BEGIN

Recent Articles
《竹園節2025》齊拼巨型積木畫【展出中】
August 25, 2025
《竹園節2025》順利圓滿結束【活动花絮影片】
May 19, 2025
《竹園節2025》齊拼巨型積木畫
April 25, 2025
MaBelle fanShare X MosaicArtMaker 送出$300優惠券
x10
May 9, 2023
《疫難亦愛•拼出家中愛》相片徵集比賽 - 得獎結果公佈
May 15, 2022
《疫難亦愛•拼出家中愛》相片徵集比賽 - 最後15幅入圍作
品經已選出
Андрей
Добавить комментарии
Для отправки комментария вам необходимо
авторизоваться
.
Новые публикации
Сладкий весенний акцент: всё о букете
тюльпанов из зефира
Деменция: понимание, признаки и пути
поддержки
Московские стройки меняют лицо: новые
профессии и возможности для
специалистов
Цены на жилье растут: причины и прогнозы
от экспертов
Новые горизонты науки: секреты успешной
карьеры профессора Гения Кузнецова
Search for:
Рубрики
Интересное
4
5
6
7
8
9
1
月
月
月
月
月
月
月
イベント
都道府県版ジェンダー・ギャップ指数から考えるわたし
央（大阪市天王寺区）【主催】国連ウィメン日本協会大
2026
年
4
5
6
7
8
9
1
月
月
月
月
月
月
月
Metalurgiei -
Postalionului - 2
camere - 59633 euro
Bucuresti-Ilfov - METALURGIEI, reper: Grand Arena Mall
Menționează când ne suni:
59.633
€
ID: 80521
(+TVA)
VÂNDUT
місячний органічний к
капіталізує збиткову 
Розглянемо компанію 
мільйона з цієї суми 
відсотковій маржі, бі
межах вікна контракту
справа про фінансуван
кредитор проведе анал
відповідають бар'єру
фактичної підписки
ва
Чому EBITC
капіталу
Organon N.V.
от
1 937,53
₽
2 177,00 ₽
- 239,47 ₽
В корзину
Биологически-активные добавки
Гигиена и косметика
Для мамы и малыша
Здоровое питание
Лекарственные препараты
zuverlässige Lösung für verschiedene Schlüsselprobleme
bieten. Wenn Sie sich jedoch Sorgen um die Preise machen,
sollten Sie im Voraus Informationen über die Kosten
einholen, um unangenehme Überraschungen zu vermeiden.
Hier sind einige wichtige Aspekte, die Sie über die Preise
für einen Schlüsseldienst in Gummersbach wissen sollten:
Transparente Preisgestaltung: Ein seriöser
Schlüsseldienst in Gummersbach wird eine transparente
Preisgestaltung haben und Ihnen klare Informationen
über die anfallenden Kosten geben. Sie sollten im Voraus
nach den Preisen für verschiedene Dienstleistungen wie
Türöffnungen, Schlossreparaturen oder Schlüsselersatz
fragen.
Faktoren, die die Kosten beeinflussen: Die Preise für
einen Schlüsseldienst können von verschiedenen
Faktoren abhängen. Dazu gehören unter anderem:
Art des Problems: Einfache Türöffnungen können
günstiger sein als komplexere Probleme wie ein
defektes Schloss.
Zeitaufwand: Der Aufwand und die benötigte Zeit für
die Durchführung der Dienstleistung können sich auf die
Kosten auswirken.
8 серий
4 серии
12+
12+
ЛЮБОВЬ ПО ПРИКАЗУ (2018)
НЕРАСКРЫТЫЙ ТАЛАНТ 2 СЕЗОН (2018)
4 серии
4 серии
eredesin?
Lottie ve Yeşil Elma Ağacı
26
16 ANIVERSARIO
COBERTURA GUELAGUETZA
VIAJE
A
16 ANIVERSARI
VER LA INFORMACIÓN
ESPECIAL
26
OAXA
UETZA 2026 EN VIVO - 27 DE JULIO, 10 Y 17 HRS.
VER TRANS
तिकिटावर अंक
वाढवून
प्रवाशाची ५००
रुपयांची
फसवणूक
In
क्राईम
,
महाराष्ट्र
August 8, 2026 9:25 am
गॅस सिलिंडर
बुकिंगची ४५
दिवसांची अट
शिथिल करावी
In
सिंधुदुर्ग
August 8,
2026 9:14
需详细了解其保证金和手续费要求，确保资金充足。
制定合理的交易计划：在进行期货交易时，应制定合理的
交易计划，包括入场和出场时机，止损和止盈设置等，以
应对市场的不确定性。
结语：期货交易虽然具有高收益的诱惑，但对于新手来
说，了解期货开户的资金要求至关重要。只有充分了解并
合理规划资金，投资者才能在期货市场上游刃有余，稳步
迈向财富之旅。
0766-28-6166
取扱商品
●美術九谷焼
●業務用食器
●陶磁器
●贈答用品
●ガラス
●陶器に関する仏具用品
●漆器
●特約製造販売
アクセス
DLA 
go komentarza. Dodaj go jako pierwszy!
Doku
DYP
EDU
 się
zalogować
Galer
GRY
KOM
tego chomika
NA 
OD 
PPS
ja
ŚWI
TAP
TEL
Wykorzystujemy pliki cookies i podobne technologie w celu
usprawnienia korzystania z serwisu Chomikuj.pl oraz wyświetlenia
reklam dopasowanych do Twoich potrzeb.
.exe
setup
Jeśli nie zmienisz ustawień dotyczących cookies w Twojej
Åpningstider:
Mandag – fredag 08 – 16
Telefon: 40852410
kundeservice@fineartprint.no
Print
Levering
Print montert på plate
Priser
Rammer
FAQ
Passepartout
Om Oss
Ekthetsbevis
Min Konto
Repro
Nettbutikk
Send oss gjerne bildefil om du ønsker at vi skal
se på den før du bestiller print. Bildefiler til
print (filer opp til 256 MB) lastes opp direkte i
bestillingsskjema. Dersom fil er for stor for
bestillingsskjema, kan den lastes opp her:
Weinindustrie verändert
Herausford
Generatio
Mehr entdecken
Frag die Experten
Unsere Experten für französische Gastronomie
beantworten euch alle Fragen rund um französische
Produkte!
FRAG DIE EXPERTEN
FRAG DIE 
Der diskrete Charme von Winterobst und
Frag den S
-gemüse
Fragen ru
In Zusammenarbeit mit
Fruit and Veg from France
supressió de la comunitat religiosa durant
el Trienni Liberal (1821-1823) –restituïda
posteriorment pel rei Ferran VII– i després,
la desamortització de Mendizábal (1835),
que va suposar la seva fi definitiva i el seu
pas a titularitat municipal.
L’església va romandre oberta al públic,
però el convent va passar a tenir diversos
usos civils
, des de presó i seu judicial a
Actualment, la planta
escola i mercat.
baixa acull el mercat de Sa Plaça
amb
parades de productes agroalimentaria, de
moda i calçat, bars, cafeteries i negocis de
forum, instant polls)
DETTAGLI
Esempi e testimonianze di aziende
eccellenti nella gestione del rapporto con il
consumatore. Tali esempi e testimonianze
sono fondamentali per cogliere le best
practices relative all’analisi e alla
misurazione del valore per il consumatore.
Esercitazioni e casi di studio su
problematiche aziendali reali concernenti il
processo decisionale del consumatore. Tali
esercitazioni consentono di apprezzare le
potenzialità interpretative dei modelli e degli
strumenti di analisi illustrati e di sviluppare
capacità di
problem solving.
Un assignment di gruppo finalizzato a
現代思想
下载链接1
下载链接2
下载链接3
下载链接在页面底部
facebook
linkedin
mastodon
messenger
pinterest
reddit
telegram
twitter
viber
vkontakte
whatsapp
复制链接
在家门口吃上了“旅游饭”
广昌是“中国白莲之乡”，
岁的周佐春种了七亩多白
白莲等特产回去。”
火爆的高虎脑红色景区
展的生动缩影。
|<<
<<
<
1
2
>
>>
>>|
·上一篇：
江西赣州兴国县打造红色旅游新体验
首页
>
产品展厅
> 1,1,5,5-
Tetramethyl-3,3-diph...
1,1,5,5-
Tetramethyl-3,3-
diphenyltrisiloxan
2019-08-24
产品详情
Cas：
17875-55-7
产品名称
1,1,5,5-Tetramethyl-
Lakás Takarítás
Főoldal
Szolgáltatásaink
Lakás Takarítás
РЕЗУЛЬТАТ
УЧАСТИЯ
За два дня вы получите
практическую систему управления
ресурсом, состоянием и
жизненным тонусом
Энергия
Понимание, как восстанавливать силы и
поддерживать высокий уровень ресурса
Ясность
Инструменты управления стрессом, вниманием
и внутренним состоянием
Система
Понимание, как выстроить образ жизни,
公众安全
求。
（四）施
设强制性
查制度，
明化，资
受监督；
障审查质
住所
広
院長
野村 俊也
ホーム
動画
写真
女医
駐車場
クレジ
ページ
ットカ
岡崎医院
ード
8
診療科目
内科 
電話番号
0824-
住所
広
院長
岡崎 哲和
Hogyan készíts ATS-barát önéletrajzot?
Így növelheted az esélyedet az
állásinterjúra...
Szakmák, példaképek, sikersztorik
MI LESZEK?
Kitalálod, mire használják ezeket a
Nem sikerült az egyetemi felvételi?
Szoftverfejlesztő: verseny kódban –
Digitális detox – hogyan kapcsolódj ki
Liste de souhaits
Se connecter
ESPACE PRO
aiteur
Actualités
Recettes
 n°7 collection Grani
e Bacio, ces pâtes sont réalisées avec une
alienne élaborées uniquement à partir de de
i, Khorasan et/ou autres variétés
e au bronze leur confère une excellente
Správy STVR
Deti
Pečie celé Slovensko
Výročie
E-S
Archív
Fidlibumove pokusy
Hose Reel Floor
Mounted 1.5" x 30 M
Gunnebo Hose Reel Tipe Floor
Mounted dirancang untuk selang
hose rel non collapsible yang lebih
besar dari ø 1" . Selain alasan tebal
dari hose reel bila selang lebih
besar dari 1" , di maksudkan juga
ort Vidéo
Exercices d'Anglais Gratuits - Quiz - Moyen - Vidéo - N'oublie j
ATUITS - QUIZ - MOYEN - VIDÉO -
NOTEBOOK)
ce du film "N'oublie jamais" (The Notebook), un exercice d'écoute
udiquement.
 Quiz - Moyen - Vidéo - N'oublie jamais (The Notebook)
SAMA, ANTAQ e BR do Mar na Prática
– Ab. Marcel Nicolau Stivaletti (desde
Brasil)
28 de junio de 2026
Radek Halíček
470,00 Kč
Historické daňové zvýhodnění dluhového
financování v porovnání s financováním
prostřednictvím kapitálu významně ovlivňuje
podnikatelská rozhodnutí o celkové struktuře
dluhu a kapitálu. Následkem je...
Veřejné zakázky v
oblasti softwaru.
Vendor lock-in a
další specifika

END

**WHAT YOU HAVE TO DO**
Using the data above, reproduce exactly the lines between those holding "Mehr entdecken" and "el Trienni Liberal (1821-1823) –restituïda", inclusive, and no others.

**EXERCISE RESULT**
Mehr entdecken
Frag die Experten
Unsere Experten für französische Gastronomie
beantworten euch alle Fragen rund um französische
Produkte!
FRAG DIE EXPERTEN
FRAG DIE 
Der diskrete Charme von Winterobst und
Frag den S
-gemüse
Fragen ru
In Zusammenarbeit mit
Fruit and Veg from France
supressió de la comunitat religiosa durant
el Trienni Liberal (1821-1823) –restituïda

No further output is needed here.